鉄道網や道路、河川が整備されたことで発展した千住は、昭和に入ると東京市に編入、新設された足立区の中心地となった。江戸期の宿場町に始まる遊郭は1919(大正8)年に郊外へ移転、明治末期から建設が進められていた「荒川放水路」も昭和に入り完成するなど、街が大きく変化した時代であった。


千住の遊郭

江戸期の「千住宿」は「江戸四宿」の一つとして賑わいを見せ、遊女もいる遊興の地としても発展した。明治期に入ると「千住芸妓組合」が結成され、その見番(事務所)が置かれた。写真は1962(昭和37)年の「見番横丁」。
MAP __(見番横丁)【画像は1962(昭和37)年】

写真は現在の「見番横丁」で、この先の右手に見番についての説明板が設置されている。写真右付近が明治・大正期に見番があった場所、写真左一帯が江戸期に「千住宿」の本陣があった場所となる。

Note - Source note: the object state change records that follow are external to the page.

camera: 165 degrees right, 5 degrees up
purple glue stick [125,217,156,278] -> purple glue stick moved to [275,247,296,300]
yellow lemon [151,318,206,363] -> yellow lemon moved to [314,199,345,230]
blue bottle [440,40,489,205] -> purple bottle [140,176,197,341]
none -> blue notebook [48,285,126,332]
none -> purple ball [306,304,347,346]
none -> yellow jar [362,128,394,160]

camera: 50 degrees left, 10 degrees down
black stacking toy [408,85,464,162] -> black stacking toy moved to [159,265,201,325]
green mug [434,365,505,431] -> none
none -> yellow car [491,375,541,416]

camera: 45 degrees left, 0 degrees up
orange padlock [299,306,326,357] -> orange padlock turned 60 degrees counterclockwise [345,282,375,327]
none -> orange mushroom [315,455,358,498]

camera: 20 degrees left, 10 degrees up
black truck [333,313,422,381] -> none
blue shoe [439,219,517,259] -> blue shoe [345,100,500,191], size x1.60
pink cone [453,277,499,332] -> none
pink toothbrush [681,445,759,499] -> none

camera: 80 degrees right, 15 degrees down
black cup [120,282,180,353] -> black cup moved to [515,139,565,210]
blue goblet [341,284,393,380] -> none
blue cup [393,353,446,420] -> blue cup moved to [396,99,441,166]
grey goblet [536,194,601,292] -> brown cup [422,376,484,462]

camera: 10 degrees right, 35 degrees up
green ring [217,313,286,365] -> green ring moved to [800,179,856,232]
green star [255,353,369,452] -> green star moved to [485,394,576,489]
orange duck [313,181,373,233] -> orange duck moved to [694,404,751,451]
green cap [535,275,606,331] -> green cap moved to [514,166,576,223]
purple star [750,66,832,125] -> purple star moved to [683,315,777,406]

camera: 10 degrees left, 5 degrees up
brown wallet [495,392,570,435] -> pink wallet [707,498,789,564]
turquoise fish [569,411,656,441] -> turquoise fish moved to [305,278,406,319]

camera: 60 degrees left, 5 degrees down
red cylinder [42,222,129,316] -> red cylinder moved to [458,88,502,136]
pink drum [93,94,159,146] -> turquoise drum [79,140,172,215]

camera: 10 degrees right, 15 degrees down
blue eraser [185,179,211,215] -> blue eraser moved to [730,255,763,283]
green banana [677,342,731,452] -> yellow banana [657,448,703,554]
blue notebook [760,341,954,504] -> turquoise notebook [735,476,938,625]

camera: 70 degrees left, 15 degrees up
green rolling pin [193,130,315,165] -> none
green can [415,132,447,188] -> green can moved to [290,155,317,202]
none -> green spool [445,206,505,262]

1919(大正8)年、「千住遊郭」は「柳新地」(現・千住柳町)に移転。「柳新地」は、「関東大震災」で被害が少なかったため、吉原や洲崎から流れてきた客も多かったという。写真は大正期~昭和期に撮影された「千住遊郭大門」。戦後はいわゆる「赤線」として賑わいを見せた。
MAP __【画像は大正期~昭和期】

1957(昭和32)年の「売春防止法」の施行により、「千住遊郭」も廃止された。写真は現在の様子で、「大門」は正面の道路脇に設置されていた。写真左は「大門」の名を残す「千住大門商店街」の入口で、かつてはアーチが設置されていたが、2020(令和2)年に撤去された。現在、商店街は賑わいを見せるが、周辺は静かな住宅街となっている。

「荒川放水路」の完成

「荒川放水路」は、東京の下町を水害から守るために計画され、1911(明治44)年に着手。放水路の開削工事では、流路となる約1,300世帯の移転が行われた。北千住の北側では「陸羽街道(日光街道)」「水戸街道」が分断されることとなり、沿道一帯の民家などが移転となった。また、常磐線の架橋や東武鉄道の路線の付け替え、「千住新橋」「西新井橋」の架橋、水門の設置など、大規模な土木工事も行われた。1924(大正13)年、「岩淵水門」の完成により通水となり、その後関連する工事が進められ、1930(昭和5)年に完成した。写真は大正期、放水路内となる千住の旧「陸羽街道(日光街道)」を除却する工事の様子。旧道は千住五丁目の追分から北西方向に道が延びていた。
MAP __(千住五丁目の追分)MAP __(旧陸羽街道)【画像は大正期】

写真は1924(大正13)年の「千住新橋」開通式の様子。「荒川放水路」の建設により、北千住まで引かれていた農業用水は分断され通水がなくなり、北千住の工業化に拍車がかかったほか、旧用水路は道路として整備されるなど、北千住の街の発展にも大きな影響を与えた。
MAP __(千住新橋)【画像は1924(大正13)年】

写真は現在の「千住新橋」。1924(大正13)年に架けられた橋は老朽化のために1976(昭和51)年に架け替え、さらに1981(昭和56)年に隣接してもう一本架橋され、1983(昭和58)年に上下線が分かれた橋として開通した。

山田守氏が設計した「千住郵便局 電話事務室」

「千住郵便局 電話事務室」は当時「逓信省」の技師であった山田守氏の設計で、1929(昭和4)年に竣工した。写真は昭和戦前期の撮影。
MAP __【画像は昭和戦前期】

戦後は「足立電話局」として使用され、2002(平成14)年に「NTT東日本千住ビル」となった。

東京市への編入と荒川区・足立区の新設

震災復興後の1932(昭和7)年、東京近郊の都市化に伴い東京市の市域が拡大され、いわゆる「大東京市」の誕生となり、荒川区、足立区などの区が新設された。南千住町は荒川区の一部、千住町は足立区の一部となった。千住町は1878(明治11)年に発足した南足立郡の中心地で郡役所も置かれており、南足立郡はそのまま足立区に、郡役所は区役所となった。写真は昭和10年代の「足立区役所」。
MAP __【画像は昭和10年代】

「足立区役所」は1996(平成8)年に中央本町一丁目へ移転。跡地には、劇場や住居、オフィスなどがある「東京芸術センター」が建設され、2006(平成18)年に完成した。